Problem: Below is a set of entries; give all of them again exactly.

BEGIN Data excerpts

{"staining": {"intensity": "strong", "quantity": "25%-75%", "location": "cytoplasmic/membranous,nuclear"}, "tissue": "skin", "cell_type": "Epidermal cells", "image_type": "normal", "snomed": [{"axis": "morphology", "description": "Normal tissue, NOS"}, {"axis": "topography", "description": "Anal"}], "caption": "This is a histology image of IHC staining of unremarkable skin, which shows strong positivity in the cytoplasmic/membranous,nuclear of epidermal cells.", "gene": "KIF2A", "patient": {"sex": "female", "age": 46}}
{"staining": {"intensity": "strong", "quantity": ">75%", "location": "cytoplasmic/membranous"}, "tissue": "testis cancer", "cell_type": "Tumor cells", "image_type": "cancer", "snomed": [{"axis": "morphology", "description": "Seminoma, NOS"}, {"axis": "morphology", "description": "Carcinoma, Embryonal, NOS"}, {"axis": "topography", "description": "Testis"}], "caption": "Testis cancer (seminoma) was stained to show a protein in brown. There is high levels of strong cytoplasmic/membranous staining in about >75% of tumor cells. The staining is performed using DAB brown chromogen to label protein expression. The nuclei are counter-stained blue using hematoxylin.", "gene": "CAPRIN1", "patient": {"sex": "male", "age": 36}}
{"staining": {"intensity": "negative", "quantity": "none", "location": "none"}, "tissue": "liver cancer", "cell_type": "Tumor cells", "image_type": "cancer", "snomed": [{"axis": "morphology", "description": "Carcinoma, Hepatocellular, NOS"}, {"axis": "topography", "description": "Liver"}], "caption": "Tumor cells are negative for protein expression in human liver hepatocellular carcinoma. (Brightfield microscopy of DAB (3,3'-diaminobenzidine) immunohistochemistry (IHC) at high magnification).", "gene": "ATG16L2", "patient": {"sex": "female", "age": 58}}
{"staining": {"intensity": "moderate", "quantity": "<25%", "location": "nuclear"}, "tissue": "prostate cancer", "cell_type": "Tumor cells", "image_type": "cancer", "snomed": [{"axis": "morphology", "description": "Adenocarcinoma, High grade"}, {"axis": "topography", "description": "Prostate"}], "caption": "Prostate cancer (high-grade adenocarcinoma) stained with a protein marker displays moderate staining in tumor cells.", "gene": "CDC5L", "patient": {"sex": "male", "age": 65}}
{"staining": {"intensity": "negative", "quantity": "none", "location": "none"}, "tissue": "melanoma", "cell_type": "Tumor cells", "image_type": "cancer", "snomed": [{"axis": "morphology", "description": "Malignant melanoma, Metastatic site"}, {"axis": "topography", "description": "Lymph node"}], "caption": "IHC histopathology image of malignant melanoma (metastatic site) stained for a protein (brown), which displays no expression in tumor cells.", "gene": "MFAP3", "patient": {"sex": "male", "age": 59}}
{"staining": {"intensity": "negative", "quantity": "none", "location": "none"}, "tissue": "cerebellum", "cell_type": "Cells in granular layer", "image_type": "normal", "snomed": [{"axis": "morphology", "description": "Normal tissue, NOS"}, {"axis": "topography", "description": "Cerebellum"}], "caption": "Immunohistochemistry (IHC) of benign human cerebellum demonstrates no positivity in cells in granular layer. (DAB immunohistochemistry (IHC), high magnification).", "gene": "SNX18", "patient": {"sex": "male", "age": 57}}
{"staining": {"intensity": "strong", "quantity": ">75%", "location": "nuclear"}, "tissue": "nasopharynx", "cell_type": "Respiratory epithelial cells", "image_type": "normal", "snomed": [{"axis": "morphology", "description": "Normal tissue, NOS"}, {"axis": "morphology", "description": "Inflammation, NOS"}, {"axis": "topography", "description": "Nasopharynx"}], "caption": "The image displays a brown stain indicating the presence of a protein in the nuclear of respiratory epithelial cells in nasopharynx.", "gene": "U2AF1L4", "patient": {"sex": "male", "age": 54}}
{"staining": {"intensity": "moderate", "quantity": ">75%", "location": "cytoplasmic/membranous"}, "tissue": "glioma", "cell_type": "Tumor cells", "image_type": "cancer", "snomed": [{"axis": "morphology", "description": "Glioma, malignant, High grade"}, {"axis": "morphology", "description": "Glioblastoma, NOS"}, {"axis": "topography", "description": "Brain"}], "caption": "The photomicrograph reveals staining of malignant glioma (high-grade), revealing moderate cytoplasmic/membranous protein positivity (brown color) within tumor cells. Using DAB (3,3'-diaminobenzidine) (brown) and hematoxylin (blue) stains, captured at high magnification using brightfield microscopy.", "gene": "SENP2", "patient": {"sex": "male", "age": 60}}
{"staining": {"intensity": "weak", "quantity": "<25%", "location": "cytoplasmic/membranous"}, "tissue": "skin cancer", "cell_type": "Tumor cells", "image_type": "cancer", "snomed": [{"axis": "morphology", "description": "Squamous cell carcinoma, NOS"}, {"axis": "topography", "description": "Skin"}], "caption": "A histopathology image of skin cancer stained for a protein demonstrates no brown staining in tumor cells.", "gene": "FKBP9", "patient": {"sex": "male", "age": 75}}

END Data excerpts

Expected answer:
{"staining": {"intensity": "strong", "quantity": "25%-75%", "location": "cytoplasmic/membranous,nuclear"}, "tissue": "skin", "cell_type": "Epidermal cells", "image_type": "normal", "snomed": [{"axis": "morphology", "description": "Normal tissue, NOS"}, {"axis": "topography", "description": "Anal"}], "caption": "This is a histology image of IHC staining of unremarkable skin, which shows strong positivity in the cytoplasmic/membranous,nuclear of epidermal cells.", "gene": "KIF2A", "patient": {"sex": "female", "age": 46}}
{"staining": {"intensity": "strong", "quantity": ">75%", "location": "cytoplasmic/membranous"}, "tissue": "testis cancer", "cell_type": "Tumor cells", "image_type": "cancer", "snomed": [{"axis": "morphology", "description": "Seminoma, NOS"}, {"axis": "morphology", "description": "Carcinoma, Embryonal, NOS"}, {"axis": "topography", "description": "Testis"}], "caption": "Testis cancer (seminoma) was stained to show a protein in brown. There is high levels of strong cytoplasmic/membranous staining in about >75% of tumor cells. The staining is performed using DAB brown chromogen to label protein expression. The nuclei are counter-stained blue using hematoxylin.", "gene": "CAPRIN1", "patient": {"sex": "male", "age": 36}}
{"staining": {"intensity": "negative", "quantity": "none", "location": "none"}, "tissue": "liver cancer", "cell_type": "Tumor cells", "image_type": "cancer", "snomed": [{"axis": "morphology", "description": "Carcinoma, Hepatocellular, NOS"}, {"axis": "topography", "description": "Liver"}], "caption": "Tumor cells are negative for protein expression in human liver hepatocellular carcinoma. (Brightfield microscopy of DAB (3,3'-diaminobenzidine) immunohistochemistry (IHC) at high magnification).", "gene": "ATG16L2", "patient": {"sex": "female", "age": 58}}
{"staining": {"intensity": "moderate", "quantity": "<25%", "location": "nuclear"}, "tissue": "prostate cancer", "cell_type": "Tumor cells", "image_type": "cancer", "snomed": [{"axis": "morphology", "description": "Adenocarcinoma, High grade"}, {"axis": "topography", "description": "Prostate"}], "caption": "Prostate cancer (high-grade adenocarcinoma) stained with a protein marker displays moderate staining in tumor cells.", "gene": "CDC5L", "patient": {"sex": "male", "age": 65}}
{"staining": {"intensity": "negative", "quantity": "none", "location": "none"}, "tissue": "melanoma", "cell_type": "Tumor cells", "image_type": "cancer", "snomed": [{"axis": "morphology", "description": "Malignant melanoma, Metastatic site"}, {"axis": "topography", "description": "Lymph node"}], "caption": "IHC histopathology image of malignant melanoma (metastatic site) stained for a protein (brown), which displays no expression in tumor cells.", "gene": "MFAP3", "patient": {"sex": "male", "age": 59}}
{"staining": {"intensity": "negative", "quantity": "none", "location": "none"}, "tissue": "cerebellum", "cell_type": "Cells in granular layer", "image_type": "normal", "snomed": [{"axis": "morphology", "description": "Normal tissue, NOS"}, {"axis": "topography", "description": "Cerebellum"}], "caption": "Immunohistochemistry (IHC) of benign human cerebellum demonstrates no positivity in cells in granular layer. (DAB immunohistochemistry (IHC), high magnification).", "gene": "SNX18", "patient": {"sex": "male", "age": 57}}
{"staining": {"intensity": "strong", "quantity": ">75%", "location": "nuclear"}, "tissue": "nasopharynx", "cell_type": "Respiratory epithelial cells", "image_type": "normal", "snomed": [{"axis": "morphology", "description": "Normal tissue, NOS"}, {"axis": "morphology", "description": "Inflammation, NOS"}, {"axis": "topography", "description": "Nasopharynx"}], "caption": "The image displays a brown stain indicating the presence of a protein in the nuclear of respiratory epithelial cells in nasopharynx.", "gene": "U2AF1L4", "patient": {"sex": "male", "age": 54}}
{"staining": {"intensity": "moderate", "quantity": ">75%", "location": "cytoplasmic/membranous"}, "tissue": "glioma", "cell_type": "Tumor cells", "image_type": "cancer", "snomed": [{"axis": "morphology", "description": "Glioma, malignant, High grade"}, {"axis": "morphology", "description": "Glioblastoma, NOS"}, {"axis": "topography", "description": "Brain"}], "caption": "The photomicrograph reveals staining of malignant glioma (high-grade), revealing moderate cytoplasmic/membranous protein positivity (brown color) within tumor cells. Using DAB (3,3'-diaminobenzidine) (brown) and hematoxylin (blue) stains, captured at high magnification using brightfield microscopy.", "gene": "SENP2", "patient": {"sex": "male", "age": 60}}
{"staining": {"intensity": "weak", "quantity": "<25%", "location": "cytoplasmic/membranous"}, "tissue": "skin cancer", "cell_type": "Tumor cells", "image_type": "cancer", "snomed": [{"axis": "morphology", "description": "Squamous cell carcinoma, NOS"}, {"axis": "topography", "description": "Skin"}], "caption": "A histopathology image of skin cancer stained for a protein demonstrates no brown staining in tumor cells.", "gene": "FKBP9", "patient": {"sex": "male", "age": 75}}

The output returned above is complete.